Until one day I was talking with my youngest daughter about losing my hearing, and what I was going to miss the most. Then God revealed his blessing to me. It didn't matter how much of my hearing I lost or didn't lose.....because no matter what, I would still hear His voice! And that's when this disease became a blessing. I have been fortunate, and I know it's been completely by the grace of God, to have had only 4 vertigo attacks in the past 15 years (the first 3 I didn't know what they were, so I've probably had this blessing for at least that long). That in and of itself is a blessing. My head may spin, my ears may ring and pop, the pressure may get so bad it feels like my ears are going to explode, my eyes may dance all over the place to where I can't focus on a thing, I may fall over and walk like a drunkard......it doesn't matter. Since that time I have had a greater appreciation for the Music of our Creator, and for the all the sounds we use to worship Him. "Who shall separate us from the love of Christ? shall tribulation, or distress, or persecution, or famine, or nakedness, or peril, or sword? ..... For I am persuaded, that neither death, nor life, nor angels, nor principalities, nor powers, nor things present, nor things to come, Nor height, nor depth, nor any other creature, shall be able to separate us from the love of God, which is in Christ Jesus our Lord." Romans 35; 38-39 I will always have His voice, His embrace, His love, in all I do and no matter what happens. This is why I call this disease a blessing.

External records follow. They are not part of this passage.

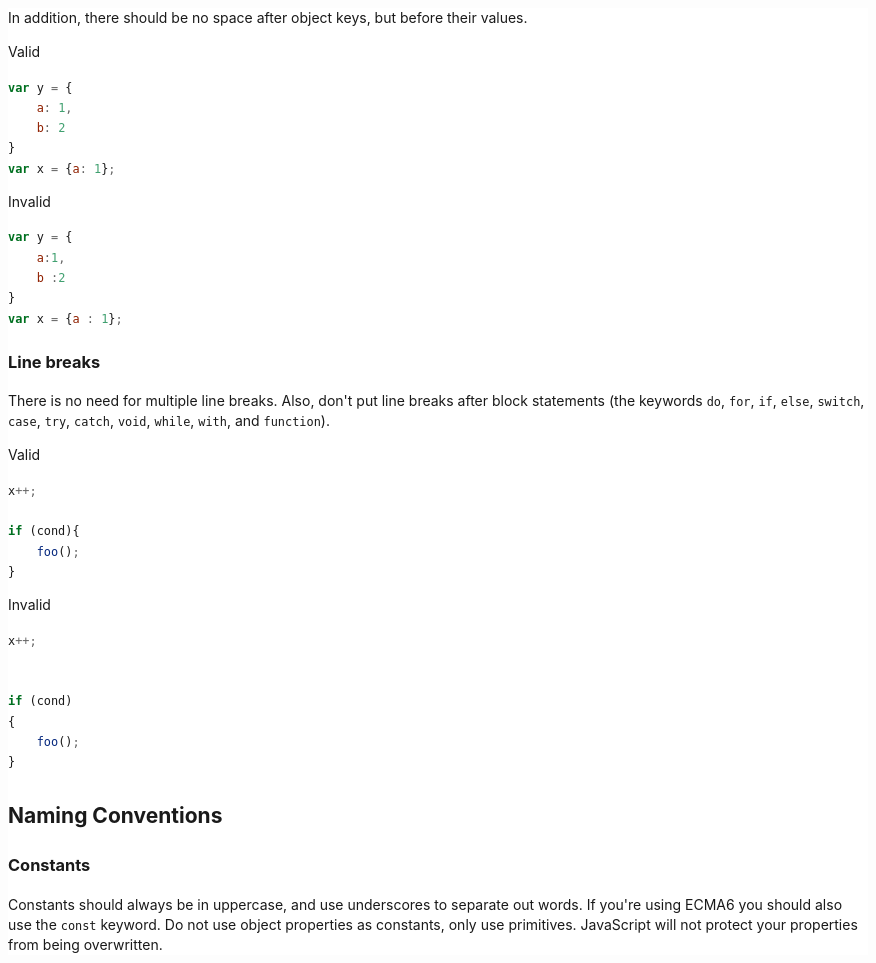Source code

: In addition, there should be no space after object keys, but before their values.

Valid
```javascript
var y = {
    a: 1,
    b: 2
}
var x = {a: 1};
```

Invalid
```javascript
var y = {
    a:1,
    b :2
}
var x = {a : 1};
```


### Line breaks

There is no need for multiple line breaks. Also, don't put line breaks after block statements (the keywords `do`, `for`, `if`, `else`, `switch`, `case`, `try`, `catch`, `void`, `while`, `with`, and `function`).

Valid
```javascript
x++;

if (cond){
    foo();
}
```

Invalid
```javascript
x++;


if (cond)
{
    foo();
}
```

## Naming Conventions

### Constants

Constants should always be in uppercase, and use underscores to separate out words. If you're using ECMA6 you should also use the `const` keyword. Do not use object properties as constants, only use primitives. JavaScript will not protect your properties from being overwritten.
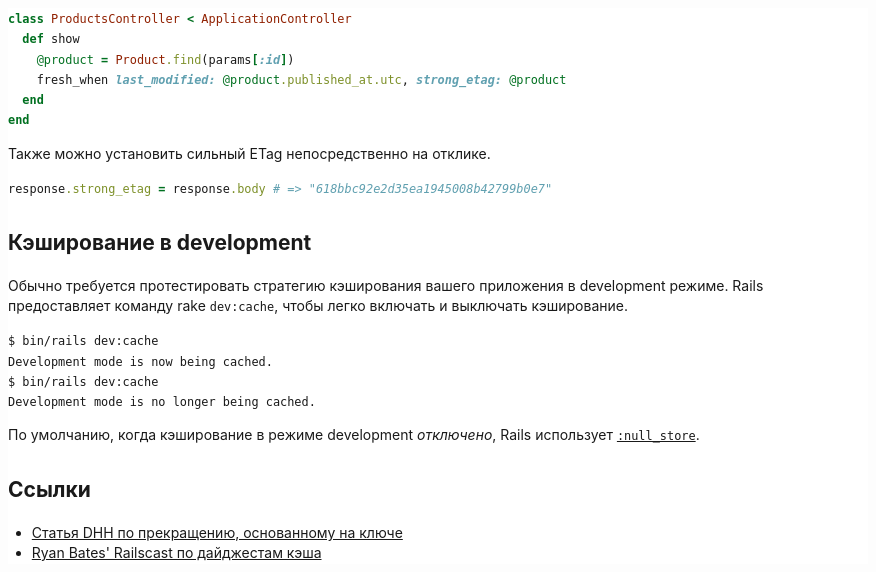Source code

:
 ```ruby
class ProductsController < ApplicationController
  def show
    @product = Product.find(params[:id])
    fresh_when last_modified: @product.published_at.utc, strong_etag: @product
  end
end
```

Также можно установить сильный ETag непосредственно на отклике.

```ruby
response.strong_etag = response.body # => "618bbc92e2d35ea1945008b42799b0e7"
```

Кэширование в development
-------------------------

Обычно требуется протестировать стратегию кэширования вашего приложения в development режиме. Rails предоставляет команду rake `dev:cache`, чтобы легко включать и выключать кэширование.

```bash
$ bin/rails dev:cache
Development mode is now being cached.
$ bin/rails dev:cache
Development mode is no longer being cached.
```

По умолчанию, когда кэширование в режиме development *отключено*, Rails использует [`:null_store`](#activesupport-cache-nullstore).

Ссылки
------

* [Статья DHH по прекращению, основанному на ключе](https://signalvnoise.com/posts/3113-how-key-based-cache-expiration-works)
* [Ryan Bates' Railscast по дайджестам кэша](http://railscasts.com/episodes/387-cache-digests)


[`config.action_controller.perform_caching`]: /configuring#config-action-controller-perform-caching
[`ActiveSupport::Cache::Store`]: https://api.rubyonrails.org/classes/ActiveSupport/Cache/Store.html
[ActiveSupport::Cache::Store#delete]: https://api.rubyonrails.org/classes/ActiveSupport/Cache/Store.html#method-i-delete
[ActiveSupport::Cache::Store#exist?]: https://api.rubyonrails.org/classes/ActiveSupport/Cache/Store.html#method-i-exist-3F
[ActiveSupport::Cache::Store#fetch]: https://api.rubyonrails.org/classes/ActiveSupport/Cache/Store.html#method-i-fetch
[ActiveSupport::Cache::Store#read]: https://api.rubyonrails.org/classes/ActiveSupport/Cache/Store.html#method-i-read
[ActiveSupport::Cache::Store#write]: https://api.rubyonrails.org/classes/ActiveSupport/Cache/Store.html#method-i-write
[`ActiveSupport::Cache::MemoryStore`]: https://api.rubyonrails.org/classes/ActiveSupport/Cache/MemoryStore.html
[`ActiveSupport::Cache::FileStore`]: https://api.rubyonrails.org/classes/ActiveSupport/Cache/FileStore.html
[`ActiveSupport::Cache::MemCacheStore`]: https://api.rubyonrails.org/classes/ActiveSupport/Cache/MemCacheStore.html
[ActiveSupport::Cache::MemCacheStore#write]: https://api.rubyonrails.org/classes/ActiveSupport/Cache/MemCacheStore.html#method-i-write
[`ActiveSupport::Cache::RedisCacheStore`]: https://api.rubyonrails.org/classes/ActiveSupport/Cache/RedisCacheStore.html
[`ActiveSupport::Cache::NullStore`]: https://api.rubyonrails.org/classes/ActiveSupport/Cache/NullStore.html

This blessing has also brought me closer to my husband. For those of you who know us, you may notice that he's never very far away, usually right by my side. Yes, that's because he loves me. :) But he's also my "cane", my stability. He helps me steady myself when walking up or down stairs. He catches me when he sees me starting to tilt. He holds my hand when we walk so I can balance myself, and also because it's something we have always done since we first met. One day, when things were particularly bad, I broke down crying. Bob just grabbed my hands and started praying, asking God to heal me, to remove this disease, take away my suffering. During his prayer I heard the Lord tell me "not yet"......twice. Oh, the beautiful sound of Our Lord's voice! It didn't matter what He said. What mattered is I heard Him.

I missed our last small group meeting because of this blessing. I had been dizzy all day, my head was pounding, ears ringing and popping. After my husband left for small group, my daughter offered to make dinner. Not that I was hungry or anything! But by the time it was ready, I was feeling better and actually ate quite a bit. My headache had eased, the pressure in my ears lessened, ringing calmed down. I was actually able to enjoy an episode of Antiques Roadshow and focus my eyes enough to read. When my husband came home he told me they had all prayed for me. I asked him what time they had prayed. He said about 7:30. This was the exact time I started feeling better. I'd say that's a blessing! Praise the Lord!

And by the way......it was the New York Yankees, against the St. Louis Cardinals, 4 games to 0.